** Supplied records follows **

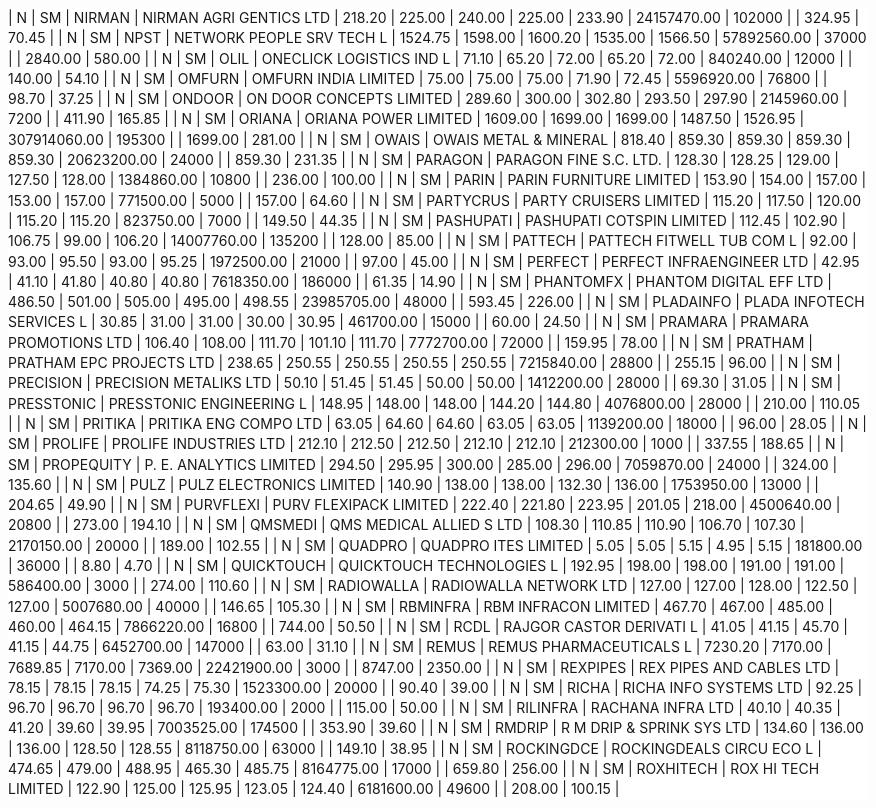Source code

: | N | SM | NIRMAN | NIRMAN AGRI GENTICS LTD | 218.20 | 225.00 | 240.00 | 225.00 | 233.90 | 24157470.00 | 102000 |  | 324.95 | 70.45 |
| N | SM | NPST | NETWORK PEOPLE SRV TECH L | 1524.75 | 1598.00 | 1600.20 | 1535.00 | 1566.50 | 57892560.00 | 37000 |  | 2840.00 | 580.00 |
| N | SM | OLIL | ONECLICK LOGISTICS IND L | 71.10 | 65.20 | 72.00 | 65.20 | 72.00 | 840240.00 | 12000 |  | 140.00 | 54.10 |
| N | SM | OMFURN | OMFURN INDIA LIMITED | 75.00 | 75.00 | 75.00 | 71.90 | 72.45 | 5596920.00 | 76800 |  | 98.70 | 37.25 |
| N | SM | ONDOOR | ON DOOR CONCEPTS LIMITED | 289.60 | 300.00 | 302.80 | 293.50 | 297.90 | 2145960.00 | 7200 |  | 411.90 | 165.85 |
| N | SM | ORIANA | ORIANA POWER LIMITED | 1609.00 | 1699.00 | 1699.00 | 1487.50 | 1526.95 | 307914060.00 | 195300 |  | 1699.00 | 281.00 |
| N | SM | OWAIS | OWAIS METAL & MINERAL | 818.40 | 859.30 | 859.30 | 859.30 | 859.30 | 20623200.00 | 24000 |  | 859.30 | 231.35 |
| N | SM | PARAGON | PARAGON FINE S.C. LTD. | 128.30 | 128.25 | 129.00 | 127.50 | 128.00 | 1384860.00 | 10800 |  | 236.00 | 100.00 |
| N | SM | PARIN | PARIN FURNITURE LIMITED | 153.90 | 154.00 | 157.00 | 153.00 | 157.00 | 771500.00 | 5000 |  | 157.00 | 64.60 |
| N | SM | PARTYCRUS | PARTY CRUISERS LIMITED | 115.20 | 117.50 | 120.00 | 115.20 | 115.20 | 823750.00 | 7000 |  | 149.50 | 44.35 |
| N | SM | PASHUPATI | PASHUPATI COTSPIN LIMITED | 112.45 | 102.90 | 106.75 | 99.00 | 106.20 | 14007760.00 | 135200 |  | 128.00 | 85.00 |
| N | SM | PATTECH | PATTECH FITWELL TUB COM L | 92.00 | 93.00 | 95.50 | 93.00 | 95.25 | 1972500.00 | 21000 |  | 97.00 | 45.00 |
| N | SM | PERFECT | PERFECT INFRAENGINEER LTD | 42.95 | 41.10 | 41.80 | 40.80 | 40.80 | 7618350.00 | 186000 |  | 61.35 | 14.90 |
| N | SM | PHANTOMFX | PHANTOM DIGITAL EFF LTD | 486.50 | 501.00 | 505.00 | 495.00 | 498.55 | 23985705.00 | 48000 |  | 593.45 | 226.00 |
| N | SM | PLADAINFO | PLADA INFOTECH SERVICES L | 30.85 | 31.00 | 31.00 | 30.00 | 30.95 | 461700.00 | 15000 |  | 60.00 | 24.50 |
| N | SM | PRAMARA | PRAMARA PROMOTIONS LTD | 106.40 | 108.00 | 111.70 | 101.10 | 111.70 | 7772700.00 | 72000 |  | 159.95 | 78.00 |
| N | SM | PRATHAM | PRATHAM EPC PROJECTS LTD | 238.65 | 250.55 | 250.55 | 250.55 | 250.55 | 7215840.00 | 28800 |  | 255.15 | 96.00 |
| N | SM | PRECISION | PRECISION METALIKS LTD | 50.10 | 51.45 | 51.45 | 50.00 | 50.00 | 1412200.00 | 28000 |  | 69.30 | 31.05 |
| N | SM | PRESSTONIC | PRESSTONIC ENGINEERING L | 148.95 | 148.00 | 148.00 | 144.20 | 144.80 | 4076800.00 | 28000 |  | 210.00 | 110.05 |
| N | SM | PRITIKA | PRITIKA ENG COMPO LTD | 63.05 | 64.60 | 64.60 | 63.05 | 63.05 | 1139200.00 | 18000 |  | 96.00 | 28.05 |
| N | SM | PROLIFE | PROLIFE INDUSTRIES LTD | 212.10 | 212.50 | 212.50 | 212.10 | 212.10 | 212300.00 | 1000 |  | 337.55 | 188.65 |
| N | SM | PROPEQUITY | P. E. ANALYTICS LIMITED | 294.50 | 295.95 | 300.00 | 285.00 | 296.00 | 7059870.00 | 24000 |  | 324.00 | 135.60 |
| N | SM | PULZ | PULZ ELECTRONICS LIMITED | 140.90 | 138.00 | 138.00 | 132.30 | 136.00 | 1753950.00 | 13000 |  | 204.65 | 49.90 |
| N | SM | PURVFLEXI | PURV FLEXIPACK LIMITED | 222.40 | 221.80 | 223.95 | 201.05 | 218.00 | 4500640.00 | 20800 |  | 273.00 | 194.10 |
| N | SM | QMSMEDI | QMS MEDICAL ALLIED S LTD | 108.30 | 110.85 | 110.90 | 106.70 | 107.30 | 2170150.00 | 20000 |  | 189.00 | 102.55 |
| N | SM | QUADPRO | QUADPRO ITES LIMITED | 5.05 | 5.05 | 5.15 | 4.95 | 5.15 | 181800.00 | 36000 |  | 8.80 | 4.70 |
| N | SM | QUICKTOUCH | QUICKTOUCH TECHNOLOGIES L | 192.95 | 198.00 | 198.00 | 191.00 | 191.00 | 586400.00 | 3000 |  | 274.00 | 110.60 |
| N | SM | RADIOWALLA | RADIOWALLA NETWORK LTD | 127.00 | 127.00 | 128.00 | 122.50 | 127.00 | 5007680.00 | 40000 |  | 146.65 | 105.30 |
| N | SM | RBMINFRA | RBM INFRACON LIMITED | 467.70 | 467.00 | 485.00 | 460.00 | 464.15 | 7866220.00 | 16800 |  | 744.00 | 50.50 |
| N | SM | RCDL | RAJGOR CASTOR DERIVATI L | 41.05 | 41.15 | 45.70 | 41.15 | 44.75 | 6452700.00 | 147000 |  | 63.00 | 31.10 |
| N | SM | REMUS | REMUS PHARMACEUTICALS L | 7230.20 | 7170.00 | 7689.85 | 7170.00 | 7369.00 | 22421900.00 | 3000 |  | 8747.00 | 2350.00 |
| N | SM | REXPIPES | REX PIPES AND CABLES LTD | 78.15 | 78.15 | 78.15 | 74.25 | 75.30 | 1523300.00 | 20000 |  | 90.40 | 39.00 |
| N | SM | RICHA | RICHA INFO SYSTEMS LTD | 92.25 | 96.70 | 96.70 | 96.70 | 96.70 | 193400.00 | 2000 |  | 115.00 | 50.00 |
| N | SM | RILINFRA | RACHANA INFRA LTD | 40.10 | 40.35 | 41.20 | 39.60 | 39.95 | 7003525.00 | 174500 |  | 353.90 | 39.60 |
| N | SM | RMDRIP | R M DRIP & SPRINK SYS LTD | 134.60 | 136.00 | 136.00 | 128.50 | 128.55 | 8118750.00 | 63000 |  | 149.10 | 38.95 |
| N | SM | ROCKINGDCE | ROCKINGDEALS CIRCU ECO L | 474.65 | 479.00 | 488.95 | 465.30 | 485.75 | 8164775.00 | 17000 |  | 659.80 | 256.00 |
| N | SM | ROXHITECH | ROX HI TECH LIMITED | 122.90 | 125.00 | 125.95 | 123.05 | 124.40 | 6181600.00 | 49600 |  | 208.00 | 100.15 |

** End of Supplied records **

### Problem description
Copy the source text of every item above line for line, changing nothing, and leave the pictures out of your answer.

### Solution to this task
Source code

: | N | SM | NIRMAN | NIRMAN AGRI GENTICS LTD | 218.20 | 225.00 | 240.00 | 225.00 | 233.90 | 24157470.00 | 102000 |  | 324.95 | 70.45 |
| N | SM | NPST | NETWORK PEOPLE SRV TECH L | 1524.75 | 1598.00 | 1600.20 | 1535.00 | 1566.50 | 57892560.00 | 37000 |  | 2840.00 | 580.00 |
| N | SM | OLIL | ONECLICK LOGISTICS IND L | 71.10 | 65.20 | 72.00 | 65.20 | 72.00 | 840240.00 | 12000 |  | 140.00 | 54.10 |
| N | SM | OMFURN | OMFURN INDIA LIMITED | 75.00 | 75.00 | 75.00 | 71.90 | 72.45 | 5596920.00 | 76800 |  | 98.70 | 37.25 |
| N | SM | ONDOOR | ON DOOR CONCEPTS LIMITED | 289.60 | 300.00 | 302.80 | 293.50 | 297.90 | 2145960.00 | 7200 |  | 411.90 | 165.85 |
| N | SM | ORIANA | ORIANA POWER LIMITED | 1609.00 | 1699.00 | 1699.00 | 1487.50 | 1526.95 | 307914060.00 | 195300 |  | 1699.00 | 281.00 |
| N | SM | OWAIS | OWAIS METAL & MINERAL | 818.40 | 859.30 | 859.30 | 859.30 | 859.30 | 20623200.00 | 24000 |  | 859.30 | 231.35 |
| N | SM | PARAGON | PARAGON FINE S.C. LTD. | 128.30 | 128.25 | 129.00 | 127.50 | 128.00 | 1384860.00 | 10800 |  | 236.00 | 100.00 |
| N | SM | PARIN | PARIN FURNITURE LIMITED | 153.90 | 154.00 | 157.00 | 153.00 | 157.00 | 771500.00 | 5000 |  | 157.00 | 64.60 |
| N | SM | PARTYCRUS | PARTY CRUISERS LIMITED | 115.20 | 117.50 | 120.00 | 115.20 | 115.20 | 823750.00 | 7000 |  | 149.50 | 44.35 |
| N | SM | PASHUPATI | PASHUPATI COTSPIN LIMITED | 112.45 | 102.90 | 106.75 | 99.00 | 106.20 | 14007760.00 | 135200 |  | 128.00 | 85.00 |
| N | SM | PATTECH | PATTECH FITWELL TUB COM L | 92.00 | 93.00 | 95.50 | 93.00 | 95.25 | 1972500.00 | 21000 |  | 97.00 | 45.00 |
| N | SM | PERFECT | PERFECT INFRAENGINEER LTD | 42.95 | 41.10 | 41.80 | 40.80 | 40.80 | 7618350.00 | 186000 |  | 61.35 | 14.90 |
| N | SM | PHANTOMFX | PHANTOM DIGITAL EFF LTD | 486.50 | 501.00 | 505.00 | 495.00 | 498.55 | 23985705.00 | 48000 |  | 593.45 | 226.00 |
| N | SM | PLADAINFO | PLADA INFOTECH SERVICES L | 30.85 | 31.00 | 31.00 | 30.00 | 30.95 | 461700.00 | 15000 |  | 60.00 | 24.50 |
| N | SM | PRAMARA | PRAMARA PROMOTIONS LTD | 106.40 | 108.00 | 111.70 | 101.10 | 111.70 | 7772700.00 | 72000 |  | 159.95 | 78.00 |
| N | SM | PRATHAM | PRATHAM EPC PROJECTS LTD | 238.65 | 250.55 | 250.55 | 250.55 | 250.55 | 7215840.00 | 28800 |  | 255.15 | 96.00 |
| N | SM | PRECISION | PRECISION METALIKS LTD | 50.10 | 51.45 | 51.45 | 50.00 | 50.00 | 1412200.00 | 28000 |  | 69.30 | 31.05 |
| N | SM | PRESSTONIC | PRESSTONIC ENGINEERING L | 148.95 | 148.00 | 148.00 | 144.20 | 144.80 | 4076800.00 | 28000 |  | 210.00 | 110.05 |
| N | SM | PRITIKA | PRITIKA ENG COMPO LTD | 63.05 | 64.60 | 64.60 | 63.05 | 63.05 | 1139200.00 | 18000 |  | 96.00 | 28.05 |
| N | SM | PROLIFE | PROLIFE INDUSTRIES LTD | 212.10 | 212.50 | 212.50 | 212.10 | 212.10 | 212300.00 | 1000 |  | 337.55 | 188.65 |
| N | SM | PROPEQUITY | P. E. ANALYTICS LIMITED | 294.50 | 295.95 | 300.00 | 285.00 | 296.00 | 7059870.00 | 24000 |  | 324.00 | 135.60 |
| N | SM | PULZ | PULZ ELECTRONICS LIMITED | 140.90 | 138.00 | 138.00 | 132.30 | 136.00 | 1753950.00 | 13000 |  | 204.65 | 49.90 |
| N | SM | PURVFLEXI | PURV FLEXIPACK LIMITED | 222.40 | 221.80 | 223.95 | 201.05 | 218.00 | 4500640.00 | 20800 |  | 273.00 | 194.10 |
| N | SM | QMSMEDI | QMS MEDICAL ALLIED S LTD | 108.30 | 110.85 | 110.90 | 106.70 | 107.30 | 2170150.00 | 20000 |  | 189.00 | 102.55 |
| N | SM | QUADPRO | QUADPRO ITES LIMITED | 5.05 | 5.05 | 5.15 | 4.95 | 5.15 | 181800.00 | 36000 |  | 8.80 | 4.70 |
| N | SM | QUICKTOUCH | QUICKTOUCH TECHNOLOGIES L | 192.95 | 198.00 | 198.00 | 191.00 | 191.00 | 586400.00 | 3000 |  | 274.00 | 110.60 |
| N | SM | RADIOWALLA | RADIOWALLA NETWORK LTD | 127.00 | 127.00 | 128.00 | 122.50 | 127.00 | 5007680.00 | 40000 |  | 146.65 | 105.30 |
| N | SM | RBMINFRA | RBM INFRACON LIMITED | 467.70 | 467.00 | 485.00 | 460.00 | 464.15 | 7866220.00 | 16800 |  | 744.00 | 50.50 |
| N | SM | RCDL | RAJGOR CASTOR DERIVATI L | 41.05 | 41.15 | 45.70 | 41.15 | 44.75 | 6452700.00 | 147000 |  | 63.00 | 31.10 |
| N | SM | REMUS | REMUS PHARMACEUTICALS L | 7230.20 | 7170.00 | 7689.85 | 7170.00 | 7369.00 | 22421900.00 | 3000 |  | 8747.00 | 2350.00 |
| N | SM | REXPIPES | REX PIPES AND CABLES LTD | 78.15 | 78.15 | 78.15 | 74.25 | 75.30 | 1523300.00 | 20000 |  | 90.40 | 39.00 |
| N | SM | RICHA | RICHA INFO SYSTEMS LTD | 92.25 | 96.70 | 96.70 | 96.70 | 96.70 | 193400.00 | 2000 |  | 115.00 | 50.00 |
| N | SM | RILINFRA | RACHANA INFRA LTD | 40.10 | 40.35 | 41.20 | 39.60 | 39.95 | 7003525.00 | 174500 |  | 353.90 | 39.60 |
| N | SM | RMDRIP | R M DRIP & SPRINK SYS LTD | 134.60 | 136.00 | 136.00 | 128.50 | 128.55 | 8118750.00 | 63000 |  | 149.10 | 38.95 |
| N | SM | ROCKINGDCE | ROCKINGDEALS CIRCU ECO L | 474.65 | 479.00 | 488.95 | 465.30 | 485.75 | 8164775.00 | 17000 |  | 659.80 | 256.00 |
| N | SM | ROXHITECH | ROX HI TECH LIMITED | 122.90 | 125.00 | 125.95 | 123.05 | 124.40 | 6181600.00 | 49600 |  | 208.00 | 100.15 |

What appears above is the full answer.